2) Les PTP de second choix

27. Nyltech sera productrice de PTP de second choix. Un contrat d'approvisionnement en chutes, signé entre Caffaro et Nyltech, devrait assurer à l'entreprise commune une certaine sécurité d'approvisionnement.

Toutefois, les parties sont très peu actives dans la production et la vente de PTP de second choix. RP vient de débuter au 1er janvier 1994 une activité dans ce domaine au travers d'une participation de 50 % dans la Société de Recyclage du Nylon (SRN) et qui est apportée à Nyltech. De son côté, Tecnopolimeri développe sa présence dans les PTP de second choix au travers d'un contrat de façonnage et de distribution conclu avec la société SCORI, qui est repris par Nyltech.

Ainsi, si les PTP de second choix sont considérés comme un marché pertinent distinct, l'addition des positions respectives de RP et de Tecnopolimeri conduit à une part de marché de [Supprimé pour raison de secret d'affaires], soit [Supprimé pour raison de secret d'affaires] KT pour RP et [Supprimé pour raison de secret d'affaires] KT pour Tecnopolimeri pour un marché total estimé à 100 KT.

3) Les PTP de premier choix

28. L'addition des parts de marché en Europe occidentale de RP et Caffaro, consécutive à la création de Nyltech, conduit à la situation suivante:

<emplacement tableau>

Le tableau ci-dessus fait ressortir que l'opération notifiée ne crée ni ne renforce de position dominante sur le marché ouest-européen des PTP. La distinction entre PTP 6 et PTP 6.6 ne remet pas en cause cette appréciation. En effet, la part de marché de Nyltech restera inférieure à 25 %, des concurrents puissants comme BASF, Bayer ou Du Pont détiennent d'importantes parts de marché, des concurrents moins importants comme DSM réalisent néanmoins des parts de marché avoisinant 10 %, enfin, de nombreux petits producteurs comme Radici, Lati ou Monsanto par exemple, ainsi que des "compounders" totalisent 20 % environ du marché.
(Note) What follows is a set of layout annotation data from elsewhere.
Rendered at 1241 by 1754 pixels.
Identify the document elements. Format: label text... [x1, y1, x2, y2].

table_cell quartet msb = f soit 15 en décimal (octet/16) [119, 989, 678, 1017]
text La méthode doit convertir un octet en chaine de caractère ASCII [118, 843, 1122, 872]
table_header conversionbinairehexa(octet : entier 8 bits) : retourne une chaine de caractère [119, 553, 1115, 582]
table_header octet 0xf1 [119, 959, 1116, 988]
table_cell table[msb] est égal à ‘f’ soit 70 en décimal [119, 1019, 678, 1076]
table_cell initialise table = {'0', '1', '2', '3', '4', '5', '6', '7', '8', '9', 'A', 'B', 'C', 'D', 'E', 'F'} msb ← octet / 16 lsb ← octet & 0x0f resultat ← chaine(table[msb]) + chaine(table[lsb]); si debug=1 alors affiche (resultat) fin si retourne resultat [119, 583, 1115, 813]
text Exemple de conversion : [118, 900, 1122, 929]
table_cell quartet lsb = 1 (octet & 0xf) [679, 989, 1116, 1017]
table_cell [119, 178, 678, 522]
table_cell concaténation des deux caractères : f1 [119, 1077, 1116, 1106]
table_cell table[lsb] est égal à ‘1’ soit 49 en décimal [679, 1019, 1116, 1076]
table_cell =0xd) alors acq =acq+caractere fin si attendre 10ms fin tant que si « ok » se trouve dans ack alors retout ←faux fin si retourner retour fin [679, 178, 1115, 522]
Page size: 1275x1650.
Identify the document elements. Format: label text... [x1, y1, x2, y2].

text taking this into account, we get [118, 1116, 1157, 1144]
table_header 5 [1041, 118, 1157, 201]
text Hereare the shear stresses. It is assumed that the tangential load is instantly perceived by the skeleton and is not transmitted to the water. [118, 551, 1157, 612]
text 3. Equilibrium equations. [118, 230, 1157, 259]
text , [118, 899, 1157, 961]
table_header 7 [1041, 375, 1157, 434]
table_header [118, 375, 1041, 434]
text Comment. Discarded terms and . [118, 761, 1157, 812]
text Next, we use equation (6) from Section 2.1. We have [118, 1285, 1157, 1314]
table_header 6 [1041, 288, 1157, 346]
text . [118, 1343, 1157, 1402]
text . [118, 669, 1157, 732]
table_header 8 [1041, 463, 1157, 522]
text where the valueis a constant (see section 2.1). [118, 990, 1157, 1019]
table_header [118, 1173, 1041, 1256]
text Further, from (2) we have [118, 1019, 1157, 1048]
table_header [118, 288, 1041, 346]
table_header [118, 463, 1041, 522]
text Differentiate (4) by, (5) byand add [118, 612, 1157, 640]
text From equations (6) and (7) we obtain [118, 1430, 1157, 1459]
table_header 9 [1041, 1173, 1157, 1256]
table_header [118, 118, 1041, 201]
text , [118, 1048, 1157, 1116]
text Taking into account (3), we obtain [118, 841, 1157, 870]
IV. RESTRICTIONS ACCESSOIRES

29. Le contrat de fourniture en nylon 6.6 conclu avec RP pour une durée de [Supprimé pour raison de secret d'affaires], comprend une obligation d'achat en quantités minimales à RP, couvrant selon les estimations des parties l'ensemble des besoins de l'EC pendant ses trois premières années de fonctionnement. [Supprimé pour raison de secret d'affaires]. La période de [Supprimé pour raison de secret d'affaires] prévue par le contrat va au delà de ce qui est strictement nécessaire pour garantir l'autonomisation progressive de l'entreprise commune et ne constitue donc pas une restriction accessoire à l'opération de concentration.[Supprimé pour raison de secret d'affaires]

30. Le "Joint Venture Agreement" prévoit de plus une clause de non-concurrence entre les sociétes mères et l'EC. Celle-ci visant à exprimer la réalité du retrait durable des sociétés mères du marché concerné, elle peut être aussi qualifiée de clause accessoire.

V. CONCLUSION

32. Sur la base de l'ensemble de ces conclusions, la Commission a décidé de ne pas s'opposer à l'opération notifiée et de la déclarer compatible avec le Marché commun et avec le traité EEE. Cette décision est prise sur la base de l'article 6 paragraphe 1 sous b du règlement du Conseil n° 4064-89 et de l'article 17 de l'accord sur l'Espace économique européen.